Commissioner Patricia Bergin’s report said the company would need to undergo significant cultural changes if it were to hold the licence in the future, and ILGA chair Philip Crawford on Wednesday morning quipped Crown would have to “blow itself up to save itself”.

“I’d be very surprised if there weren’t substantial changes to the Crown board,” he said.

Just minutes after he made that statement in a media conference in Sydney, the company announced Mr Jalland and Mr Johnston had resigned in an ASX statement.

Michael Johnston and Guy Jalland resigned as directors of Crown Resorts. Photo: ABC

When a reporter broke the news to Mr Crawford, he described it as “a promising start”.

“That means somebody is listening to us and that’s really positive,” he said.

‘”That’s a big message to me and the media.”

Mr Johnston and Mr Jalland are also directors of James Packer’s separate company Consolidated Press Holdings, which technically holds Mr Packer’s shares in Crown.

Since taking over as a major shareholder of Crown in 2008, CPH was afforded two nominated directors on Crown’s board.

The inquiry was also told of a special arrangement between the two companies where confidential financial figures from Crown were regularly shared through CPH, notably without the knowledge of shareholders.

The report found it was through this ‘protocol’ that Mr Packer maintained his thought he was in control of Crown.

“The irresistible conclusion from the evidence is that Mr Packer took the view and behaved in a manner consistent with the view that he was still in control of Crown,” it said.

It stated Mr Jalland was an “honest witness” but deemed his future on the board of Crown was likely over, given the arrangement between the two companies had recently ended.

Mr Johnston, a former senior partner with Ernst & Young, actively worked with Mr Packer to develop the VIP gaming business model and apart from the CEO was the only Crown director on the VIP working group.

In the inquiry he accepted there was a risk of infiltration of organised crime into casinos.

The report recommended he “conclude his tour of duty as soon as possible” because his position with both companies meant lines of reporting were blurred, risks were not properly identified and conflicts of potential conflicts were not recognised.

Crown shares were put in a trading halt on the ASX on Tuesday as the report was released, and dropped almost 9 per cent when the market opened this morning.

Mr Crawford praised the media for bringing allegations about Crown to light.

“Ironically, most of the bad behaviour that you see in the film clips about the money laundering, none of it has happened in New South Wales and we don’t want it to start here,” he said.
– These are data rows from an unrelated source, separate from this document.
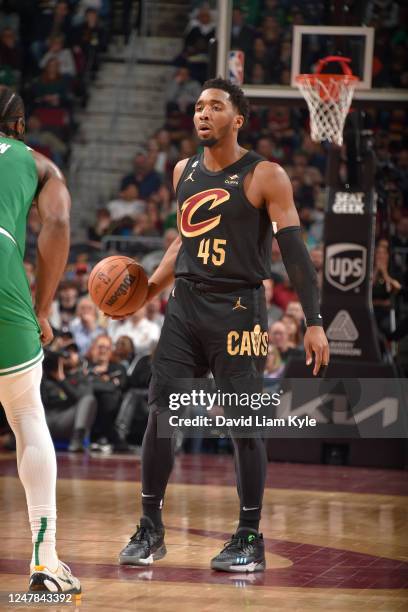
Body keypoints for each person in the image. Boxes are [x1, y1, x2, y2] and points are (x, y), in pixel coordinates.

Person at [118, 78, 329, 572]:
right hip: (185, 305)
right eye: (198, 107)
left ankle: (249, 536)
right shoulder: (182, 171)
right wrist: (148, 290)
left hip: (239, 310)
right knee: (160, 414)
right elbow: (181, 243)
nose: (202, 114)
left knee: (243, 425)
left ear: (238, 119)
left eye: (215, 106)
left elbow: (295, 255)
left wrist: (315, 321)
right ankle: (150, 528)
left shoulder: (266, 175)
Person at [0, 86, 80, 592]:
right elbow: (58, 222)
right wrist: (42, 308)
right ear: (21, 125)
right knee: (28, 415)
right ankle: (45, 565)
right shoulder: (38, 163)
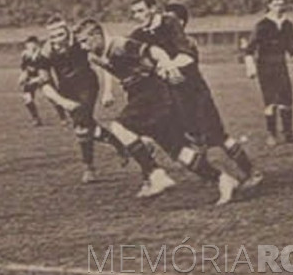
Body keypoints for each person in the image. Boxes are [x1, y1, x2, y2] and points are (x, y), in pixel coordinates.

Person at [76, 18, 244, 205]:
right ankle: (223, 179)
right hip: (144, 96)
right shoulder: (95, 55)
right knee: (179, 152)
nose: (83, 47)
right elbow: (112, 66)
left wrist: (167, 65)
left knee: (118, 127)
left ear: (97, 36)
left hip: (154, 93)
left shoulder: (120, 45)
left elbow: (154, 51)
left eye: (85, 41)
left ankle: (155, 174)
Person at [129, 0, 262, 190]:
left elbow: (188, 57)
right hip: (168, 94)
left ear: (153, 9)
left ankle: (250, 172)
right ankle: (158, 179)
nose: (137, 16)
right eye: (134, 12)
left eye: (140, 11)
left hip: (193, 91)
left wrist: (171, 68)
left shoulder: (171, 25)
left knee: (216, 135)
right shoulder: (138, 34)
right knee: (176, 136)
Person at [35, 15, 127, 183]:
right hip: (65, 91)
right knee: (86, 125)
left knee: (82, 126)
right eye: (52, 36)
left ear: (67, 30)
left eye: (60, 34)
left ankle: (89, 168)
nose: (56, 39)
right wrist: (62, 102)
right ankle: (119, 144)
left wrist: (108, 91)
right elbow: (45, 84)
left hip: (87, 86)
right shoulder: (46, 51)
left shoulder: (81, 42)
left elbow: (104, 63)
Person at [244, 0, 293, 147]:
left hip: (281, 65)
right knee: (270, 101)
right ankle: (271, 134)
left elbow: (292, 48)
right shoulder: (262, 25)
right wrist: (250, 67)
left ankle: (288, 134)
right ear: (269, 6)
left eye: (281, 4)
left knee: (286, 100)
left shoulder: (287, 25)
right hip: (265, 66)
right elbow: (249, 49)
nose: (279, 8)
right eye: (275, 5)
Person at [17, 35, 66, 127]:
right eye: (27, 45)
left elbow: (44, 76)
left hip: (44, 78)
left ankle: (63, 118)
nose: (29, 47)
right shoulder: (25, 55)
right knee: (27, 98)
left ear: (36, 45)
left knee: (53, 98)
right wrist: (22, 77)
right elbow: (25, 69)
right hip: (31, 78)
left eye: (31, 45)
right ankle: (36, 119)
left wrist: (33, 81)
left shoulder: (42, 56)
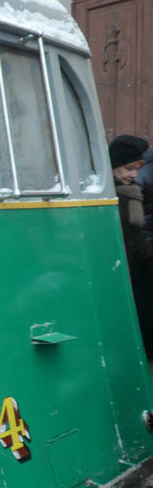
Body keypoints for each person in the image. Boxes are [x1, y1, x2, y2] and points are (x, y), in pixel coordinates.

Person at [109, 134, 153, 355]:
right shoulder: (110, 199)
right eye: (128, 169)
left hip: (135, 267)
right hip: (118, 271)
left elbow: (137, 239)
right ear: (114, 167)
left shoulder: (132, 194)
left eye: (136, 169)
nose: (134, 175)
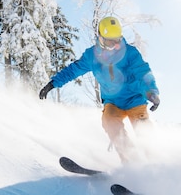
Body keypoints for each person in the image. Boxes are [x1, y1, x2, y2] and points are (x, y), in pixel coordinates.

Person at [39, 16, 160, 163]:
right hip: (113, 102)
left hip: (135, 99)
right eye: (108, 41)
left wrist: (152, 92)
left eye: (116, 41)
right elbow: (73, 70)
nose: (113, 46)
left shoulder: (130, 53)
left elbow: (143, 73)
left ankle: (155, 163)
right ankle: (131, 162)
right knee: (109, 121)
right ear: (100, 38)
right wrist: (53, 83)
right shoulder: (92, 56)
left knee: (143, 129)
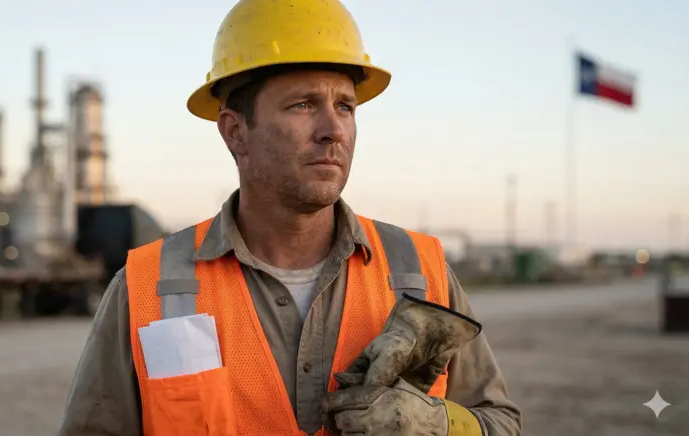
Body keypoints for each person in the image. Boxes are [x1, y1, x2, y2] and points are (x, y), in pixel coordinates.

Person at [57, 0, 522, 435]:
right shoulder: (149, 288)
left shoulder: (420, 271)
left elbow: (500, 422)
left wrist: (437, 425)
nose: (333, 130)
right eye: (302, 105)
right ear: (235, 131)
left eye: (345, 106)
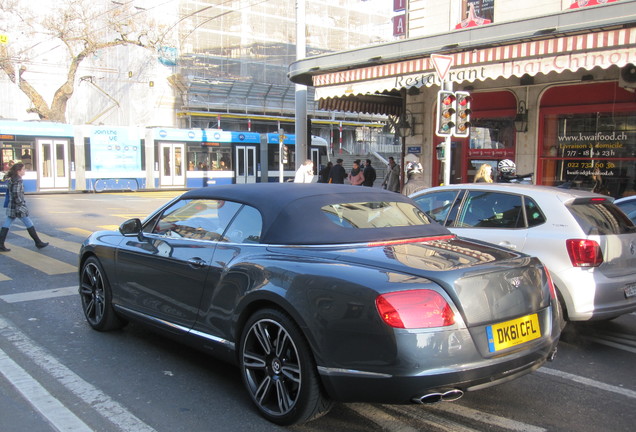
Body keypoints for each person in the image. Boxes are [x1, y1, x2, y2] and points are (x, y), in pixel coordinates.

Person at [0, 163, 48, 252]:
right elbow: (16, 195)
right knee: (28, 222)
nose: (25, 170)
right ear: (19, 171)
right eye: (23, 169)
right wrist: (22, 205)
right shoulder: (18, 181)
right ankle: (38, 242)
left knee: (7, 223)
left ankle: (1, 244)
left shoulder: (12, 179)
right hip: (17, 207)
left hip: (12, 206)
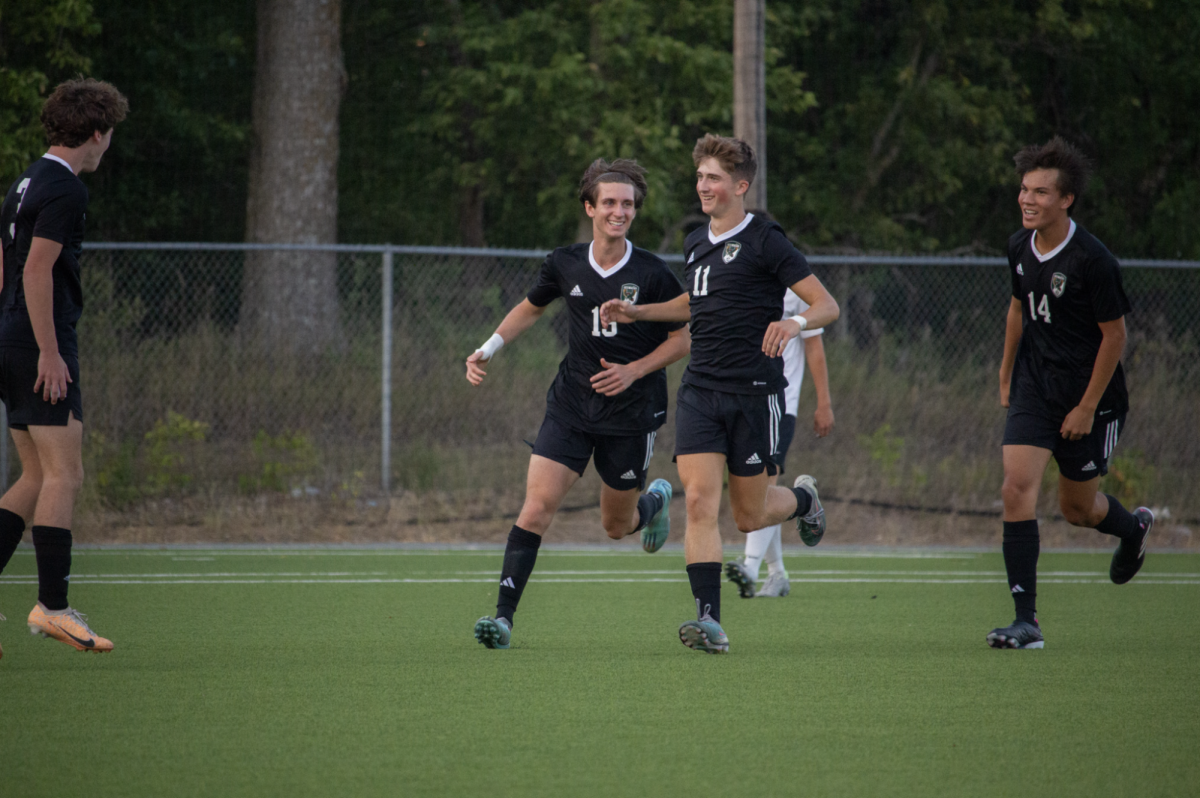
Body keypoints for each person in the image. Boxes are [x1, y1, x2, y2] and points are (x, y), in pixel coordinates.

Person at [601, 134, 839, 653]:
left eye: (713, 178)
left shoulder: (766, 239)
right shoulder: (695, 243)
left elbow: (826, 305)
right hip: (700, 391)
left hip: (755, 395)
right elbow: (697, 301)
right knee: (702, 503)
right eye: (700, 177)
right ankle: (709, 620)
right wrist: (639, 311)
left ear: (740, 185)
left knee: (749, 515)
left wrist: (795, 323)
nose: (703, 186)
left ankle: (803, 499)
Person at [467, 158, 689, 650]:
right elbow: (531, 306)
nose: (619, 211)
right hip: (571, 404)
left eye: (627, 204)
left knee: (615, 526)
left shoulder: (652, 272)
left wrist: (633, 370)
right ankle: (502, 620)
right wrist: (489, 348)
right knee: (537, 507)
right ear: (590, 207)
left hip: (632, 414)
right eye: (609, 202)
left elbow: (684, 337)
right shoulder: (564, 261)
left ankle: (652, 503)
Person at [989, 136, 1154, 650]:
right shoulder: (1019, 245)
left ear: (1066, 200)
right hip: (1036, 387)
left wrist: (1086, 406)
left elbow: (1116, 336)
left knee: (1078, 510)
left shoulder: (1092, 260)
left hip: (1092, 398)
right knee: (1016, 488)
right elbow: (1018, 308)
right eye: (1023, 189)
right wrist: (1005, 373)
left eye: (1040, 192)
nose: (1027, 199)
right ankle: (1026, 622)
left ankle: (1132, 531)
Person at [0, 78, 128, 658]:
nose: (108, 147)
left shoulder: (27, 179)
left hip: (11, 340)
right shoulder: (66, 190)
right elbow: (35, 272)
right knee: (64, 476)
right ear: (96, 133)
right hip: (39, 346)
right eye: (110, 136)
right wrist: (49, 353)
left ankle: (49, 603)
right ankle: (53, 607)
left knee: (32, 477)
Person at [724, 284, 833, 599]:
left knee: (765, 479)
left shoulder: (796, 286)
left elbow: (813, 347)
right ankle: (777, 573)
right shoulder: (739, 277)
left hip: (781, 402)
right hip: (742, 400)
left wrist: (824, 403)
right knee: (753, 488)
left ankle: (750, 565)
“That having been said if you thought there is no money laundering happening in this state right at the moment, you’d be dreaming.”

He said he could work with Crown chairwoman Helen Coonan to make the necessary changes.

“Her creditability and as a person for us to deal with has been given the tick of approval by Bergen.”

“The point is whether she gets the support of her shareholders and her board. I hope she certainly does.”

Mr Crawford said he hoped the matter would be resolved by April, when Crown’s liquor licence expire.

Moody’s Investors Service analyst Maadhavi Barber said she expected the changes required to maintain Crown’s Sydney licence would “direct affect” the conditions to retain its Melbourne and Perth gaming licences.

“The findings of the Commissioner’s report are among the more onerous of the potential outcomes Moody’s was considering,” Ms Barber said.